I have no job, my mother and I decided to make "rag" in order to pay that 3000. 100 "rag" cost 30 pesos. Everyday, I help my mother make "rag". I can't deny the truth that every night while I'm here in Cebu, I cry.

January, I met this guy, a very good and kind guy - my husband. He promised to help me find a job. With his help, I applied to Gaisano, he helped me for all my requirements and of course he was a very good friend to me.

I'd undergone seminar and exam for weeks and at last the physical examination. I really felt disappointed when I got the result, I didn't pass. I want to cry, but I couldn't, I wanted to shout on them that I tried hard for weeks just to get that job but I couldn't do it.

They're right, that job didn't fit me. I went home not on my mind, I really didn't know how to tell this to my mother and to him. I decided to go back to Maasin (my hometown). But then, he came to comfort me and told me not to give up.

Early in the morning, he came to the house. He told me to come with him; I was shock where he brought me, on his workplace. There, he taught me all about his work and told me that it was my first day for the job. I couldn't believe it, but it's true.
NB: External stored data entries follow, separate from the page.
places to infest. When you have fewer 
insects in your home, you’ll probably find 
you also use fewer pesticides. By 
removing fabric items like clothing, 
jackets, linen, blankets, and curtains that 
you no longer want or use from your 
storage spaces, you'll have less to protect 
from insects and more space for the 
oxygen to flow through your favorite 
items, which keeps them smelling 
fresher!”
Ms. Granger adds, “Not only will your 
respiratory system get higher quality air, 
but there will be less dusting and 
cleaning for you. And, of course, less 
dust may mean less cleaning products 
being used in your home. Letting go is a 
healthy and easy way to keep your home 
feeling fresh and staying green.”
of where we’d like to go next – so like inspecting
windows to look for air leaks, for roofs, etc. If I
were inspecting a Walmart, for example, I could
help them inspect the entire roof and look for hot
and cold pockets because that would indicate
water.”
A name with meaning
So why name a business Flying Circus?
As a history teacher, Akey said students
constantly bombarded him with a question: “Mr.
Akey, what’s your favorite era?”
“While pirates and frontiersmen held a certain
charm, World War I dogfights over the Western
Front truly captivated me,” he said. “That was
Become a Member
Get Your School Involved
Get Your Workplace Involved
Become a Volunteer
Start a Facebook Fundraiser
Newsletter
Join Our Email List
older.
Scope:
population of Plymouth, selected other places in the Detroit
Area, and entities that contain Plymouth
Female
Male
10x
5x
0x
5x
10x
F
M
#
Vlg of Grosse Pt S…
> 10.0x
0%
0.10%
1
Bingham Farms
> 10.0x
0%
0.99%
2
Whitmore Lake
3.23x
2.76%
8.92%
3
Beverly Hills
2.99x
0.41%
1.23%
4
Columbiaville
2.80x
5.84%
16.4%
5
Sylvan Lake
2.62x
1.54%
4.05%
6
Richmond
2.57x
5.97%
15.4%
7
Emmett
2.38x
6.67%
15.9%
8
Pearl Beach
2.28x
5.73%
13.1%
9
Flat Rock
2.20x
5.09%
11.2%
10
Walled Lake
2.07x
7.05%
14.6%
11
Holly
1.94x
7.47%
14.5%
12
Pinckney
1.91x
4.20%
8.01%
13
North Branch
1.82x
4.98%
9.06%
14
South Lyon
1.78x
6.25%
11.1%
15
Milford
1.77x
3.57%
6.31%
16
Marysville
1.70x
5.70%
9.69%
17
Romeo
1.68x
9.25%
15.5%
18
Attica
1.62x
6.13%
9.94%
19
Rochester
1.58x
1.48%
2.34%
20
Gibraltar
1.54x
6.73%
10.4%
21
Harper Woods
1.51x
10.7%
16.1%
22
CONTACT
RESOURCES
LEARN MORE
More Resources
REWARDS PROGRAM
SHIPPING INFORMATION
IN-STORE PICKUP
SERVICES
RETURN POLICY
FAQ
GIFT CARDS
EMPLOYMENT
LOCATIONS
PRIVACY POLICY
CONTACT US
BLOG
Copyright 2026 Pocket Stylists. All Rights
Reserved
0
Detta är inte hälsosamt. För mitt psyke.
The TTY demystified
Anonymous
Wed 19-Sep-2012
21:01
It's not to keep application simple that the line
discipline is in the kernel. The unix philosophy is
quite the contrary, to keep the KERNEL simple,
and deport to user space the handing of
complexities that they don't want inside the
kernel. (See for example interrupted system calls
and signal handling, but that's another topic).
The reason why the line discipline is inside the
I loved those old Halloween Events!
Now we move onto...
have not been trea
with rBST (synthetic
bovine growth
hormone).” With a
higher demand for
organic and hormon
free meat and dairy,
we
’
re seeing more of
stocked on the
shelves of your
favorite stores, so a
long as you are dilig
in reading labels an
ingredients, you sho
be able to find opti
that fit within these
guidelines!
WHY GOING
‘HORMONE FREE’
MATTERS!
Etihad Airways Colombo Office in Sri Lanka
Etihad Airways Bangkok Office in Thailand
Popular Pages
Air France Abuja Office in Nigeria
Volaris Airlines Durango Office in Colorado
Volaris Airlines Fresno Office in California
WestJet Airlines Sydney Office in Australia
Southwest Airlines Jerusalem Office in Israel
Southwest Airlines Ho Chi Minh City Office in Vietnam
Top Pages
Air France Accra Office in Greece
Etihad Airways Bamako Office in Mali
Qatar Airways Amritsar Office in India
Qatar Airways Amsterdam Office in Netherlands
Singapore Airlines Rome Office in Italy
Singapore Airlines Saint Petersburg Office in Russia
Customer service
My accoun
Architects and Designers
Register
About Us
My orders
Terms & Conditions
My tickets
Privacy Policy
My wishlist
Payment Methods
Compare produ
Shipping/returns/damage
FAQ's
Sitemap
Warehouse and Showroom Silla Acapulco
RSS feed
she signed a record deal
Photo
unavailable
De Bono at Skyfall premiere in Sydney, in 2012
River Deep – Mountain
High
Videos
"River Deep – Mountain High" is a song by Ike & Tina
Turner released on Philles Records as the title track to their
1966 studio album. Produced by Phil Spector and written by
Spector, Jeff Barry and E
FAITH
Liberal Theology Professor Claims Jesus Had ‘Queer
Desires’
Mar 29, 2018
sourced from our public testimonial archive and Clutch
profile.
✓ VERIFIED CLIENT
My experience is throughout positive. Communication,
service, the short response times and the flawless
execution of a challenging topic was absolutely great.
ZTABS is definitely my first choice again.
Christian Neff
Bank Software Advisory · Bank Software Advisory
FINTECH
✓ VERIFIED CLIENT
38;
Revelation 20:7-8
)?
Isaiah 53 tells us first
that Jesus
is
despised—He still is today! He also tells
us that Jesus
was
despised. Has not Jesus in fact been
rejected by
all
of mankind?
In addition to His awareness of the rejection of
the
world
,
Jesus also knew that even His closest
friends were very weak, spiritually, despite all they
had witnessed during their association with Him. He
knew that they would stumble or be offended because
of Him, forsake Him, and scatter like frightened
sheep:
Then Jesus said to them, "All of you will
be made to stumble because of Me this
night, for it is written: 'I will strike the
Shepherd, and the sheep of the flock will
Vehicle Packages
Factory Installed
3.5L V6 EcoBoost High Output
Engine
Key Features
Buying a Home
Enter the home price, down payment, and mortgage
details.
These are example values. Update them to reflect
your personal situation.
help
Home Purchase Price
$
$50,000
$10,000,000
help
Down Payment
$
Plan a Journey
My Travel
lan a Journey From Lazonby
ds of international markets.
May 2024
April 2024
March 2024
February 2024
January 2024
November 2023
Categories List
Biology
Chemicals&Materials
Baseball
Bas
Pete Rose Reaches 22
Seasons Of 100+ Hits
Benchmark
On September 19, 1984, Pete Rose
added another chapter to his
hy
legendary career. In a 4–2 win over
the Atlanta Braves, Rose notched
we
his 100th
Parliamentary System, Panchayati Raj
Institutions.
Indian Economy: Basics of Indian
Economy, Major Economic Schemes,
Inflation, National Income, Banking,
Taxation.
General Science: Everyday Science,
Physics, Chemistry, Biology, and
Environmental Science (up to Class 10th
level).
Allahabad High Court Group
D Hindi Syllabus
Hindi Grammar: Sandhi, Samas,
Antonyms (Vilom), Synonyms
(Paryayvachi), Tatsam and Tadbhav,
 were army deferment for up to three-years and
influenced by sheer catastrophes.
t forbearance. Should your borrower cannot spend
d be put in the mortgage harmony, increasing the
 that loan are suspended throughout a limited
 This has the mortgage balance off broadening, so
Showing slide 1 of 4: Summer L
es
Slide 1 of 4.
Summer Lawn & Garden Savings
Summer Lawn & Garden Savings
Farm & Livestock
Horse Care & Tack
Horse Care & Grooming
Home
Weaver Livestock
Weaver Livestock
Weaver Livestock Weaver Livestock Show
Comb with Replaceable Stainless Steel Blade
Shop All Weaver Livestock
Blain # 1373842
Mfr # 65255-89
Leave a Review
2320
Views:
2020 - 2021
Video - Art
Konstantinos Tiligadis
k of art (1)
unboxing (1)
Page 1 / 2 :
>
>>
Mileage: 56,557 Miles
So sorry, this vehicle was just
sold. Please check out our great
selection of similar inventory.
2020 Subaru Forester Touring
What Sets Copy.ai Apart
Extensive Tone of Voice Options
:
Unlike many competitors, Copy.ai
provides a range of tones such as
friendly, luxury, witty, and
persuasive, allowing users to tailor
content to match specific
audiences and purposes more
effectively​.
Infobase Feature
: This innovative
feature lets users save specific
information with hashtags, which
When I got home, my mother was very happy to hear that from me. I called my father quickly and told him "I got a job!".

For times that we're together I can't deny it, I feel something for him, something I can't explain, something special and something makes me feel wonderful to live here in Cebu. And that's the beginning of our love.

And now, I have him, we're happy together now with our wonderful life, a life full of love and blessings. We got married last 4th of September 2010. We live in Cebu, as of now, we rent a house and got savings for us to build our own house.

My sister also got a job now; both of us still continue helping our parents. And with God's help, my parents got a mini sari-sari store. Every time my father's boss got a project, my father also got a work from him.

Thanks to my husband for inspiring me, for the love and care. Thanks for everything, you're one of the greatest gifts I have in this life. Thanks for teaching me not to give up, for teaching me how to fight in order to win the game of life. I know, you're always here beside me, to love me. Thanks for that.